Let’s do the histogram of t_unit first:

fig, ax = make_full_width_fig()
ax.hist(clean_data['t_unit'])
ax.set_xlabel('Unit temperature (F)')
ax.set_ylabel('Counts')
save_for_book(fig, 'ch4.fig7')
../_images/18128269f2f2d4dc5e751136afb494b8e1b5b2bb5cdfc6b2bb4519dd87b40e97.svg

It is straightforward to read this. Each bar gives you the number of households with internal temperature that fall with a bin.

Some times, we want to normalize the height of the bars so that the total area covered by the histogram is one. To do this, you need to divide by the total number of observations and by the width of each bin. What we get is a density. We will see in later lectures that this is an approximation of a probability density of a random variable. To get the density you need to use the keyword density=True in hist. Here is how:

fig, ax = make_full_width_fig()
ax.hist(clean_data['t_unit'], density=True)
ax.set_xlabel('Unit temperature (F)')
ax.set_ylabel('Frequency')
save_for_book(fig, 'ch4.fig8')
../_images/6d2edd5d76673bc5a75493e99d9138d24227cdf7ad76c15cf7cc8e1ab322125f.svg

You can also change the bin number. The default is 10. Let’s make it 5.

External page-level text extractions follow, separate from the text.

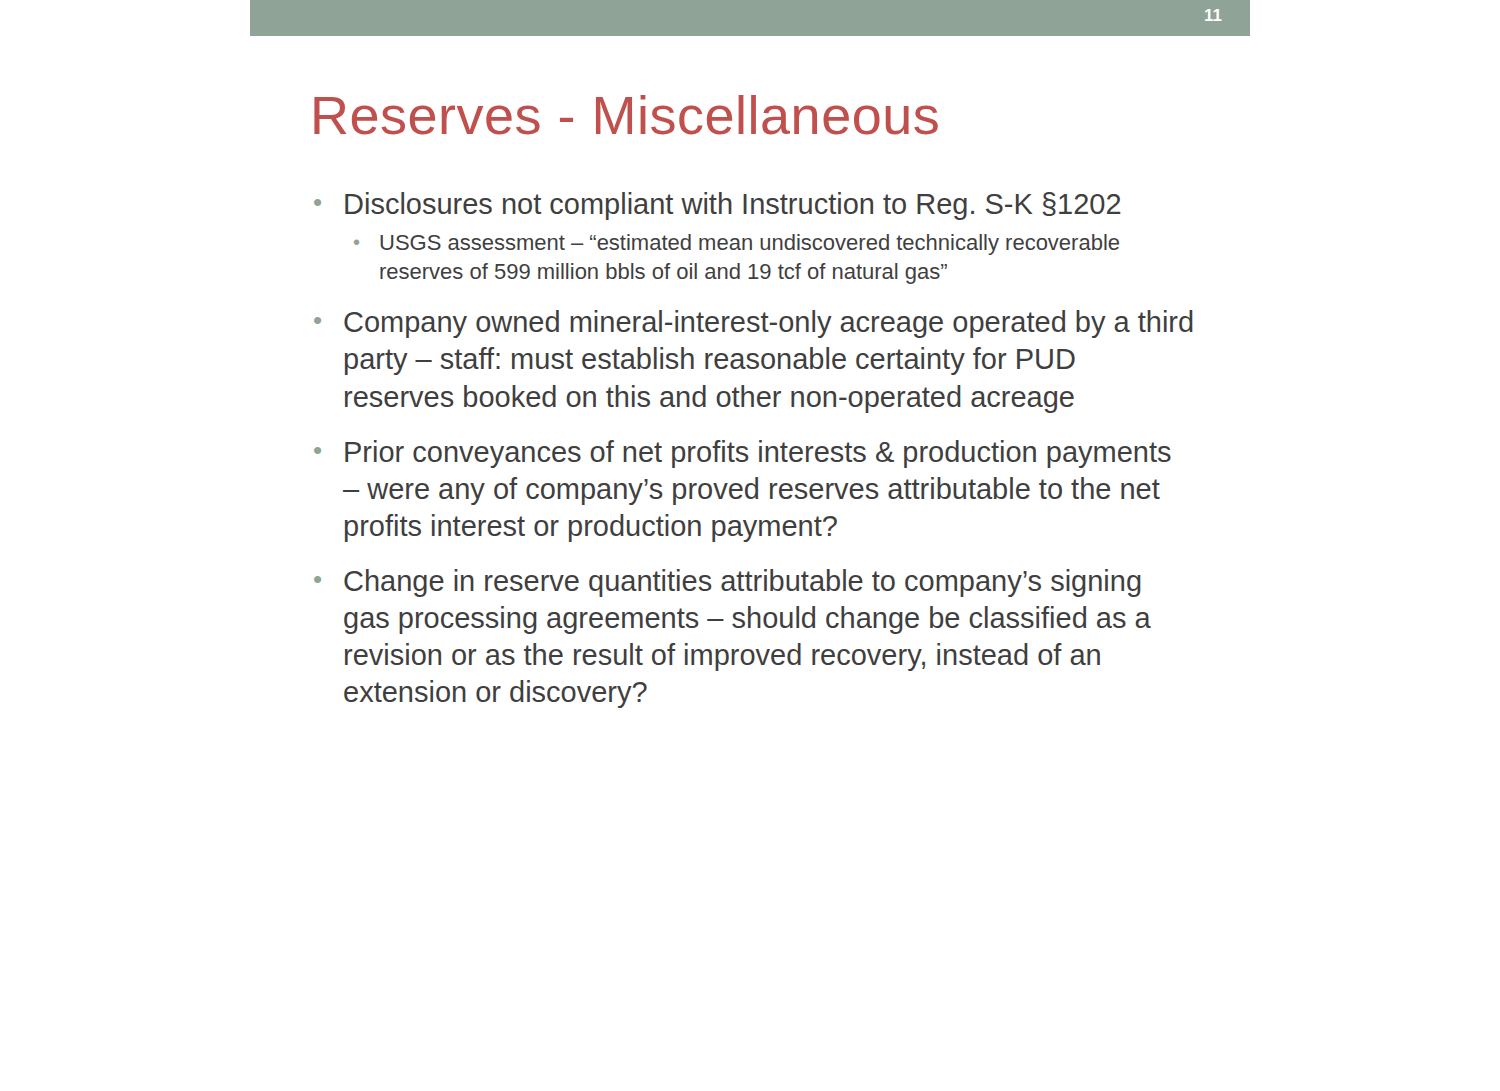11
Reserves - Miscellaneous
Disclosures not compliant with Instruction to Reg. S-K §1202
USGS assessment – “estimated mean undiscovered technically recoverable reserves of 599 million bbls of oil and 19 tcf of natural gas”
Company owned mineral-interest-only acreage operated by a third party – staff: must establish reasonable certainty for PUD reserves booked on this and other non-operated acreage
Prior conveyances of net profits interests & production payments – were any of company’s proved reserves attributable to the net profits interest or production payment?
Change in reserve quantities attributable to company’s signing gas processing agreements – should change be classified as a revision or as the result of improved recovery, instead of an extension or discovery?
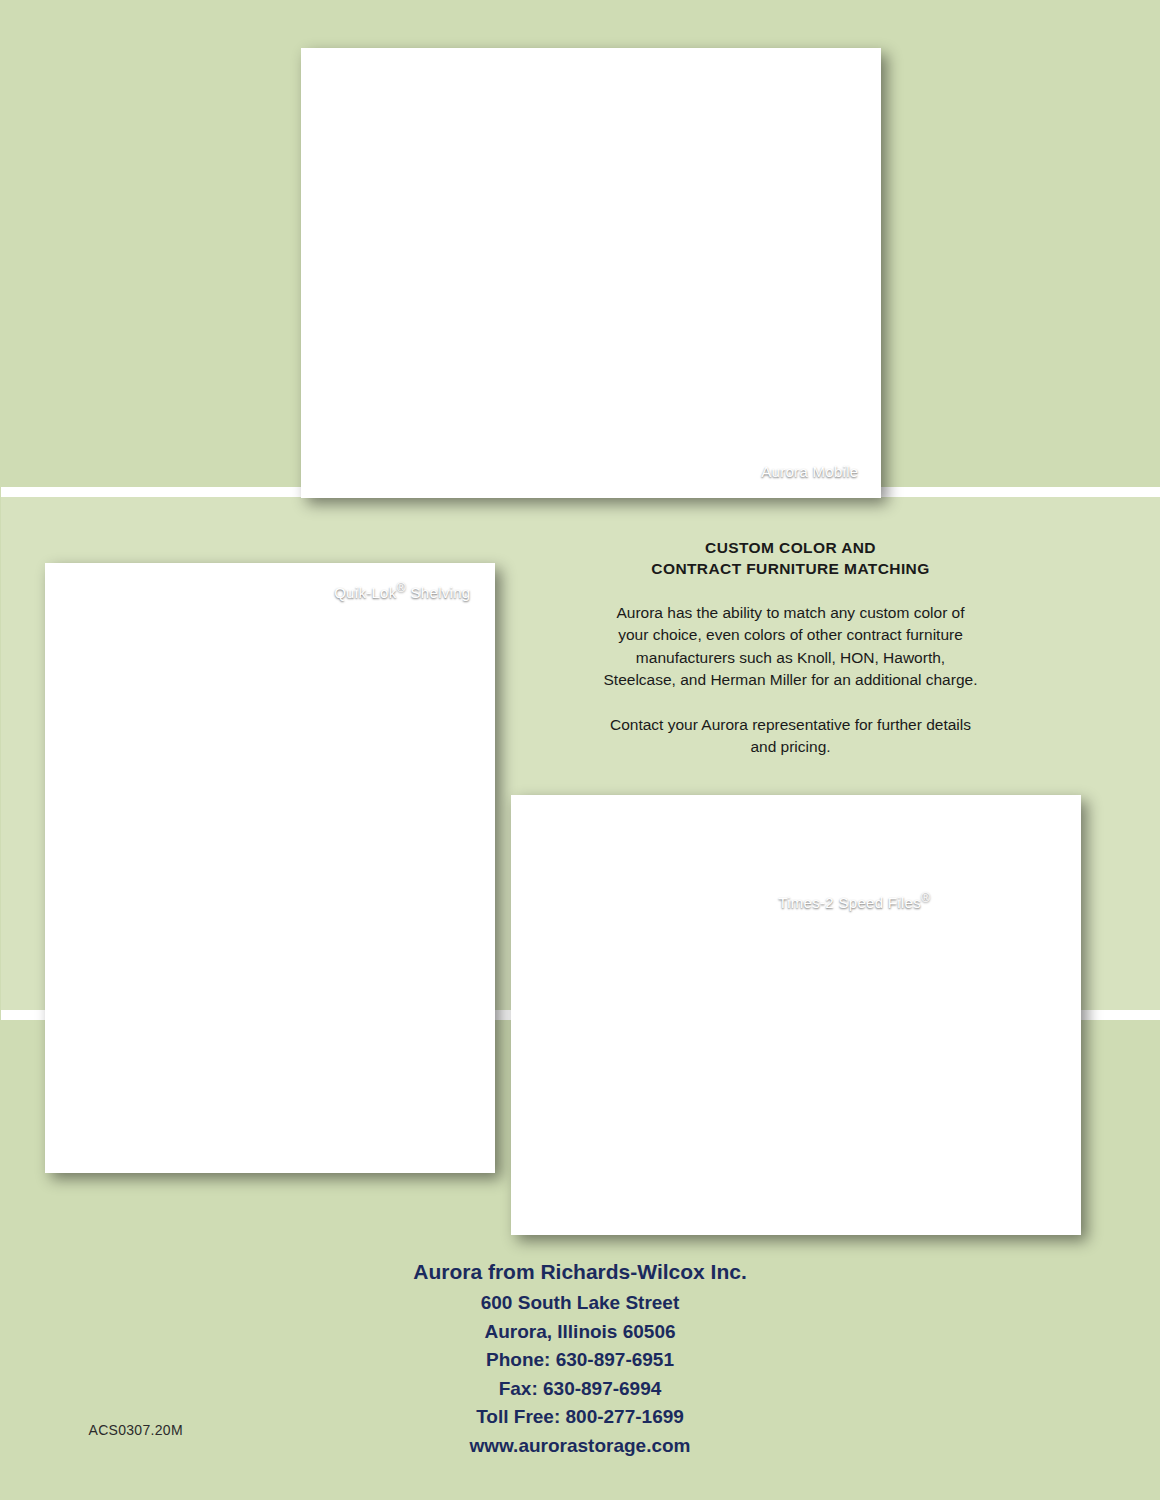Aurora Mobile
Quik-Lok® Shelving
Times-2 Speed Files®
CUSTOM COLOR AND
CONTRACT FURNITURE MATCHING
Aurora has the ability to match any custom color of your choice, even colors of other contract furniture manufacturers such as Knoll, HON, Haworth, Steelcase, and Herman Miller for an additional charge.
Contact your Aurora representative for further details and pricing.
Aurora from Richards-Wilcox Inc.
600 South Lake Street
Aurora, Illinois 60506
Phone: 630-897-6951
Fax: 630-897-6994
Toll Free: 800-277-1699
www.aurorastorage.com
ACS0307.20M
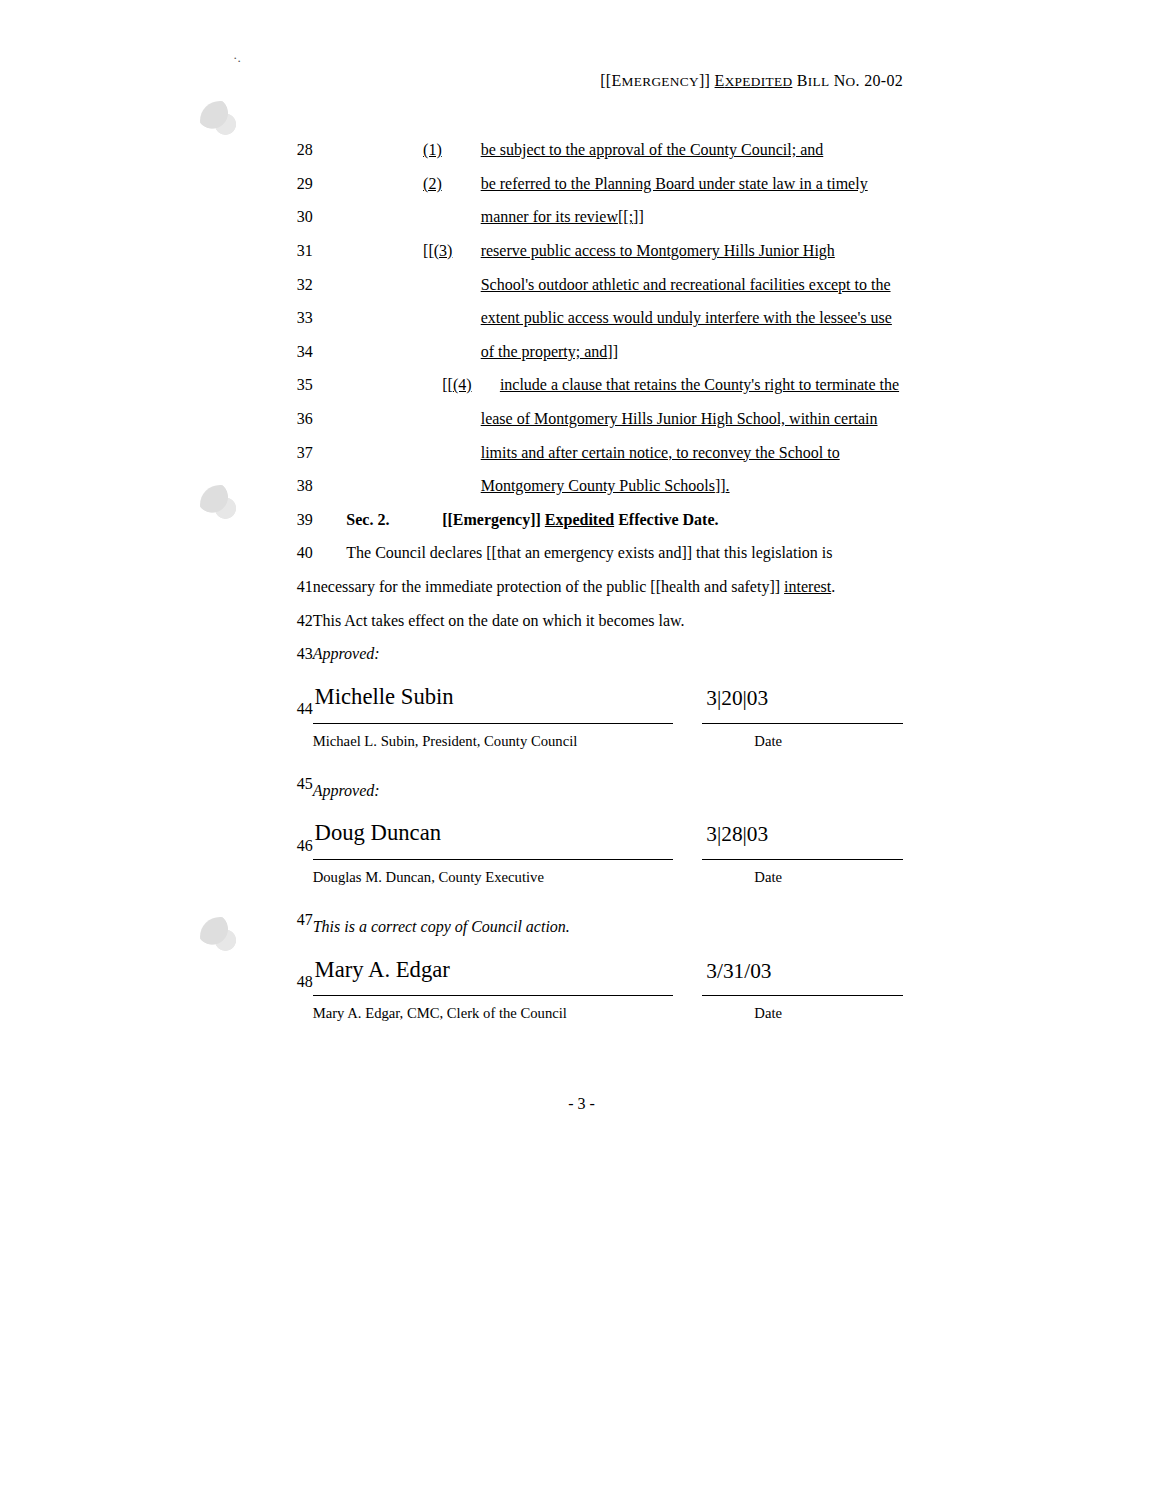·.
[[EMERGENCY]] EXPEDITED BILL NO. 20-02
| 28 | (1) be subject to the approval of the County Council; and |
| 29 | (2) be referred to the Planning Board under state law in a timely |
| 30 | manner for its review [[ ; ]] |
| 31 | [[ (3) reserve public access to Montgomery Hills Junior High |
| 32 | School's outdoor athletic and recreational facilities except to the |
| 33 | extent public access would unduly interfere with the lessee's use |
| 34 | of the property; and ]] |
| 35 | [[ (4) include a clause that retains the County's right to terminate the |
| 36 | lease of Montgomery Hills Junior High School, within certain |
| 37 | limits and after certain notice, to reconvey the School to |
| 38 | Montgomery County Public Schools ]] . |
| 39 | Sec. 2. [[Emergency]] Expedited Effective Date. |
| 40 | The Council declares [[that an emergency exists and]] that this legislation is |
| 41 | necessary for the immediate protection of the public [[health and safety]] interest . |
| 42 | This Act takes effect on the date on which it becomes law. |
| 43 | Approved: |
| 44 | Michelle Subin Michael L. Subin, President, County Council 3/20/03 Date |
| 45 | Approved: |
| 46 | Doug Duncan Douglas M. Duncan, County Executive 3/28/03 Date |
| 47 | This is a correct copy of Council action. |
| 48 | Mary A. Edgar Mary A. Edgar, CMC, Clerk of the Council 3/31/03 Date |
- 3 -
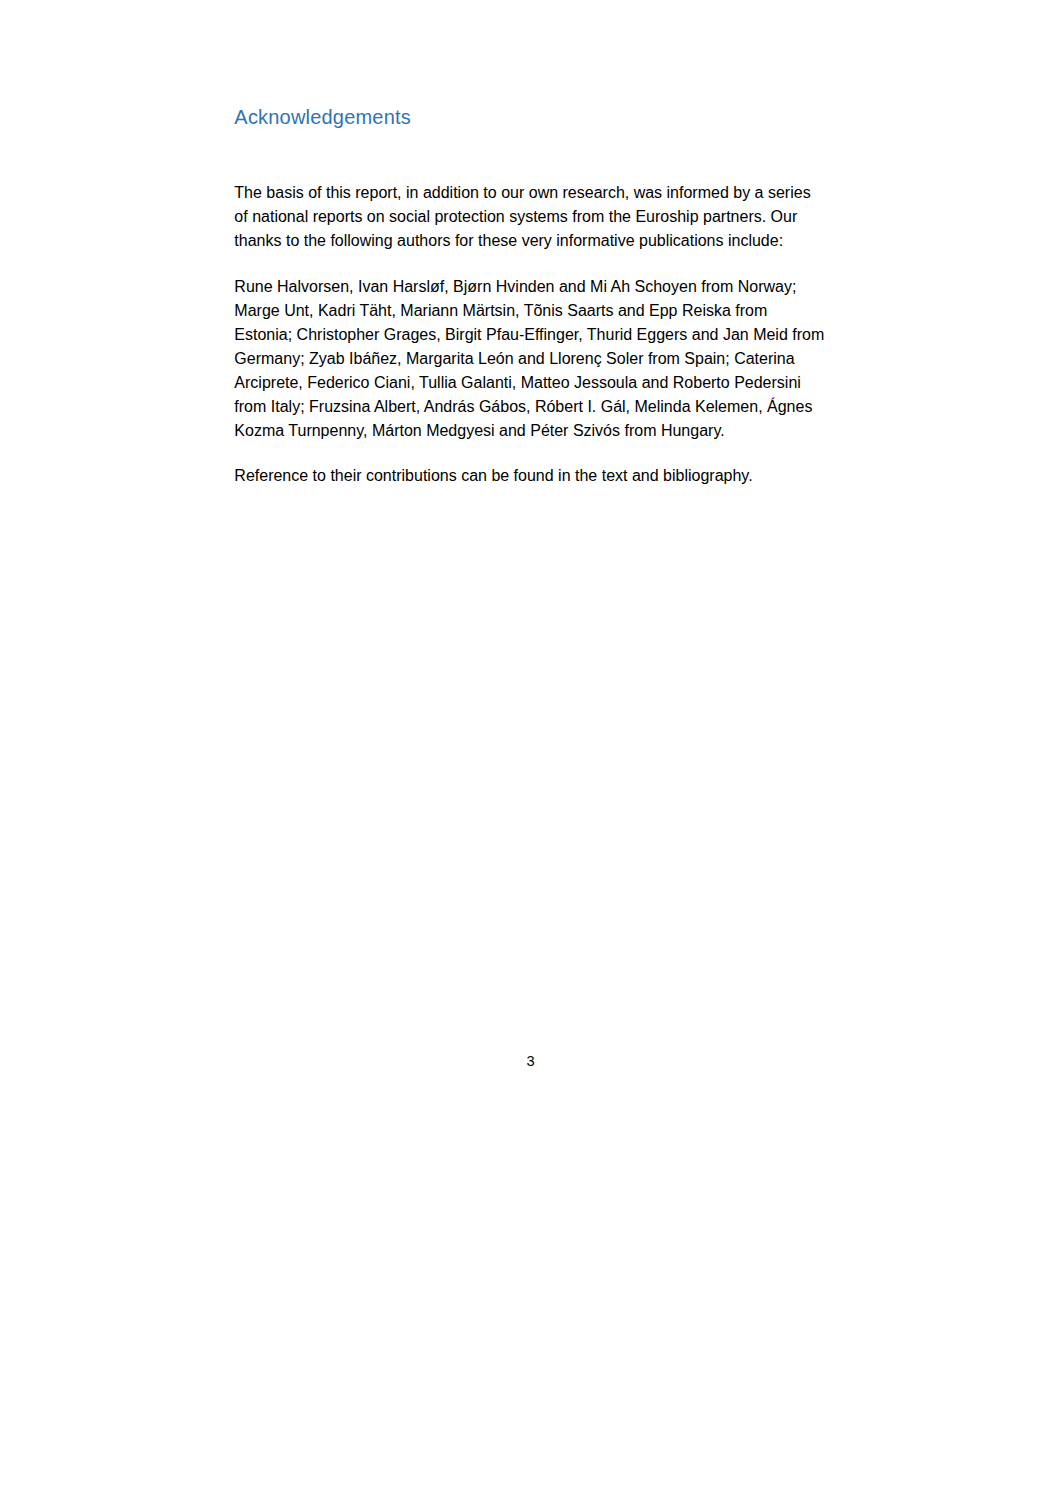Acknowledgements
The basis of this report, in addition to our own research, was informed by a series of national reports on social protection systems from the Euroship partners. Our thanks to the following authors for these very informative publications include:
Rune Halvorsen, Ivan Harsløf, Bjørn Hvinden and Mi Ah Schoyen from Norway; Marge Unt, Kadri Täht, Mariann Märtsin, Tõnis Saarts and Epp Reiska from Estonia; Christopher Grages, Birgit Pfau-Effinger, Thurid Eggers and Jan Meid from Germany; Zyab Ibáñez, Margarita León and Llorenç Soler from Spain; Caterina Arciprete, Federico Ciani, Tullia Galanti, Matteo Jessoula and Roberto Pedersini from Italy; Fruzsina Albert, András Gábos, Róbert I. Gál, Melinda Kelemen, Ágnes Kozma Turnpenny, Márton Medgyesi and Péter Szivós from Hungary.
Reference to their contributions can be found in the text and bibliography.
3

fig, ax = make_full_width_fig()
ax.hist(clean_data['t_unit'], density=True, bins=5)
ax.set_xlabel('Unit temperature (F)')
ax.set_ylabel('Frequency')
save_for_book(fig, 'ch4.fig9')
../_images/19a2347ffb78345dd8c6c9074afa29d54d23d393f503101dfab9c2e84dd1f8e2.svg

Alternatively, you can also specify the bins on your own. You just have to provide the bin edges. Let’s pick: \((65, 72, 76, 82)\). Here we go:

fig, ax = make_full_width_fig()
ax.hist(clean_data['t_unit'], density=True, bins=(65, 70, 73, 76, 82))
ax.set_xlabel('Unit temperature (F)')
ax.set_ylabel('Frequency')
save_for_book(fig, 'ch4.fig10')
../_images/17966ce04bf0322aaaf0dc3671daf5e4f8fb2e265e389042cffc8ecbb22fd73d.svg

Let’s plot a few more things on our histogram. For example, let’s plot the raw data as points on the x-axis. Here is how we can do that:

import numpy as np

fig, ax = make_full_width_fig()
ax.hist(clean_data['t_unit'], density=True, bins=(65, 70, 73, 76, 82))
ax.set_xlabel('Unit temperature (F)')
ax.set_ylabel('Frequency')
# Add a plot of points with x axis being the temperatures and the
# y axis being zeros
ax.plot(clean_data['t_unit'], np.zeros(clean_data.shape[0]), '.')
# Move the plotting range a bit to the negative so that we can see the points
ax.set_ylim(-0.005, 0.16)
(-0.005, 0.16)
../_images/965773e345fc4d984f9efd78d5d1318ff6c68bb6e5f5c1e61f8164abe62ccf19.svg

This is nice. Let’s add some more information here. What about using a big red cross for marking the avarege temperature? Let’s do it!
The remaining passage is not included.